As I've written previously, I'm not counting on any payout from Social Security when I retire. By the time I'm ready to retire, I think it either won't be around, won't pay much, or will raise the retirement age well past the time I'd get anything from it. However, if you're retiring anytime in the next handful of years, you will be getting something and should plan accordingly to make the most of your Social Security payout. I've suggested before that there's a best age to start Social Security (the later the better), but there's so much more than that to be considered.
Author James Mahaney recently emailed me a piece he co-wrote titled Innovative Strategies to Help Maximize Social Security Benefits. Part of this document lists the five costliest mistakes retirees make about Social Security. Here's the list and my comments on each point:
1. Underestimating the real value of Social Security. Key quote: "Some never take charge of this benefit [Social Security] because the discount the viability of the system in general. But whatever your personal beliefs are about the Social Security reform debate or a 'pay-as-you-go system', most new retirees have been paying into the Social Security system for many more years than they have contributed to their Defined Contribution plan. They can count on both as critical sources of retirement income."
Hey, is he talkin' to me? ;-)
I'm not going to ignore Social Security when I get to the age to "manage" it, I just have a hard time believing that it will be worth much in 25 years. I guess we'll see.
2. Rushing to collect, then regretting the reduced benefits for the rest of your life. Key quote: "And most [retirees] certainly didn't stop to think that they could potentially double their initial payments if they only waited until age 70."
I'm planning to wait as long as possible before drawing whatever Social Security has for me -- that's one advantage of not counting on it for anything (and saving myself accordingly).
3. Not understanding how one spouse's decisions affect the other one's benefits. Key quote: "In essence, the value of delaying Social Security 'lives on' as the higher benefit is passed on at death to a spouse. This is a wonderful way to protect a spouse from running out of money."
Good information here -- I never knew this. If you're close to retirement, you HAVE to read this piece.
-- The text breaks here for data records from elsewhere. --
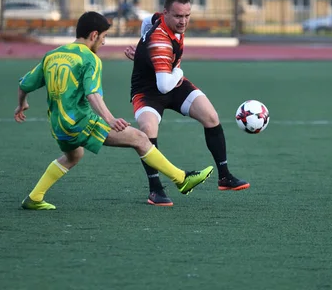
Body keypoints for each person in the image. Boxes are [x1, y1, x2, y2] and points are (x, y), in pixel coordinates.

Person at [15, 11, 213, 210]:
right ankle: (182, 179)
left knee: (73, 157)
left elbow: (24, 84)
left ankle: (34, 197)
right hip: (80, 122)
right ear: (93, 35)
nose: (104, 42)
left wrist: (21, 104)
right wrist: (109, 119)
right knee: (140, 139)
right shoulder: (89, 59)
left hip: (58, 125)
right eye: (103, 37)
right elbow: (93, 94)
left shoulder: (52, 55)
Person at [125, 0, 249, 207]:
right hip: (148, 90)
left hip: (169, 79)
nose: (183, 21)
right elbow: (163, 85)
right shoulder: (160, 42)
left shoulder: (158, 19)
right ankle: (155, 190)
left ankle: (225, 177)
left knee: (210, 116)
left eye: (187, 16)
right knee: (148, 130)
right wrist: (175, 70)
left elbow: (146, 22)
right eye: (178, 16)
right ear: (167, 13)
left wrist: (142, 51)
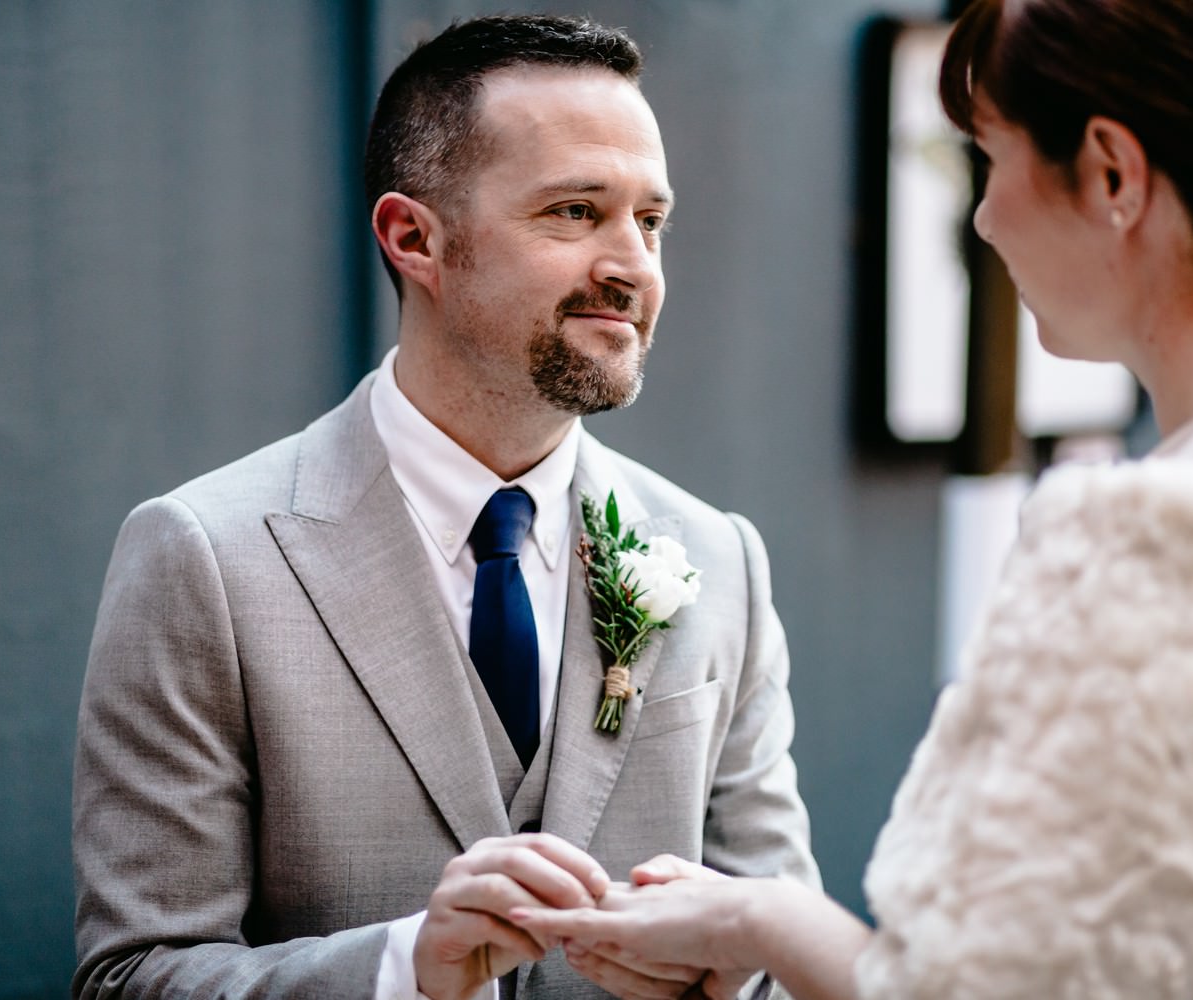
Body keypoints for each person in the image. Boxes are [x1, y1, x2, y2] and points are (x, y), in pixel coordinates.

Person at [513, 0, 1193, 996]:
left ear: (1111, 173)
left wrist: (759, 914)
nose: (983, 216)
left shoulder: (1154, 547)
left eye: (991, 159)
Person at [71, 14, 818, 1000]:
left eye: (651, 219)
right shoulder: (204, 556)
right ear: (413, 237)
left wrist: (735, 978)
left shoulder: (719, 558)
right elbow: (132, 978)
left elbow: (784, 950)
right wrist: (400, 970)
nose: (633, 266)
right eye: (574, 211)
4. Getting blind-sided by the "Tax Torpedo". Key quote: "The tax situation for the retiree is often worse than expected. Once a very low income threshold is met, every dollar received from an IRA causes up to 85% of a Social Security dollar to become taxed too."
Yikes! I had (mistakenly) thought that taxes would be much more of a non-issue in retirement. Guess again, huh?
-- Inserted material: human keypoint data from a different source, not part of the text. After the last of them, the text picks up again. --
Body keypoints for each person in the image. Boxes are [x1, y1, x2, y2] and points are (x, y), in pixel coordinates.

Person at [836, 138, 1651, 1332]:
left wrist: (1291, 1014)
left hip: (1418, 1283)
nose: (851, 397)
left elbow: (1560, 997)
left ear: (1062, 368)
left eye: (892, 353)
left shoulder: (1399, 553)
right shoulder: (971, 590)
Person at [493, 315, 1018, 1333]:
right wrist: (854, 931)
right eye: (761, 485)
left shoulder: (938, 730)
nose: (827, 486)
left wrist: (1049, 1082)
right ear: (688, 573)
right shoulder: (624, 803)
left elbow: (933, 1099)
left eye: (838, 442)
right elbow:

5. Assuming that more control equates to more income. Key quote: "The inability to delay 'ownership' of their Social Security benefits may cost many retirees dearly."
Another great point -- and one that shouldn't be missed.
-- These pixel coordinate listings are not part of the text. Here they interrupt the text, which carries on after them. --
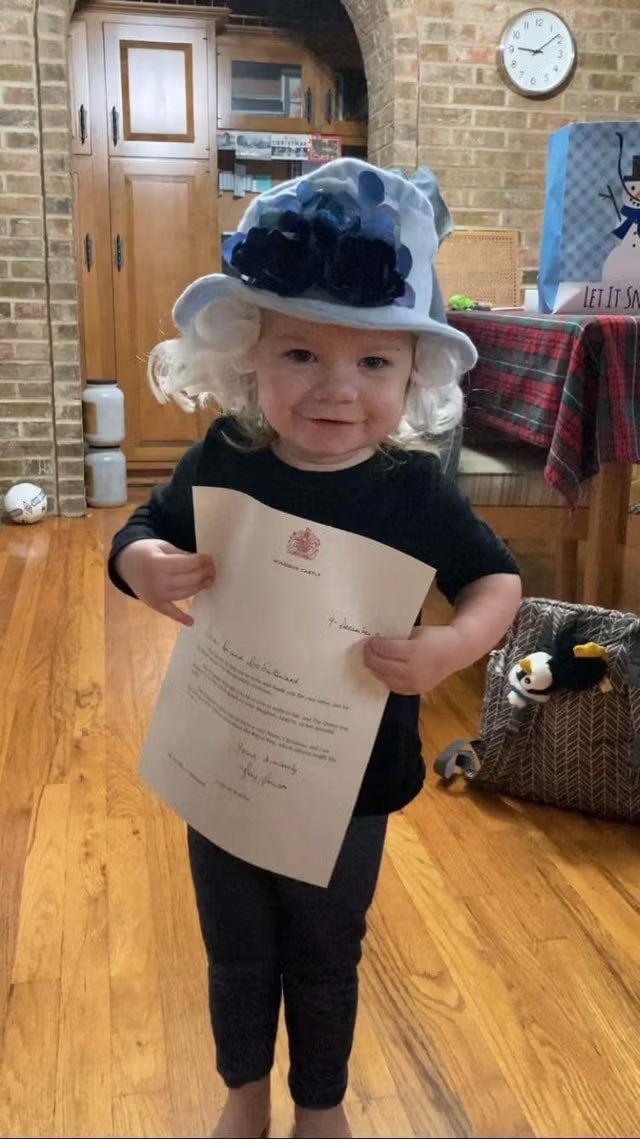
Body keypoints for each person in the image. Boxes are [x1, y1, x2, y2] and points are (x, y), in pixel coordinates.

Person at [108, 159, 522, 1139]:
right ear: (247, 355)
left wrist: (452, 644)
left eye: (373, 363)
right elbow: (135, 531)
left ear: (411, 376)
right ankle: (242, 1090)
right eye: (301, 354)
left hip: (351, 781)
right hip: (223, 755)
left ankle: (319, 1104)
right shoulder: (225, 455)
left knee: (327, 950)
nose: (337, 389)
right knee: (236, 945)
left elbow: (493, 580)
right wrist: (143, 563)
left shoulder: (415, 490)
As you can probably tell by now, I highly recommend Innovative Strategies to Help Maximize Social Security Benefits for anyone that's close to retirement or even if you're simply interested in knowing more about Social Security and "best practices" for managing it for yourself or for someone you love.
Social Security will still offer 75% after it "goes broke". This will decline over time to ~69% where it will be in balance with inflows and still offer a better standard of living than that of today. It is very real.
A 5% return is reasonable, but not sufficient for me to delay taking it. I should be able to do better. The tax situation is a much stronger reason. It may be much better to draw down retirement accounts before taking it, but then again if you will be paying it anyway, minimizing income over your lifespan may be better. You should have some saving outside of them to reduce your draw on them.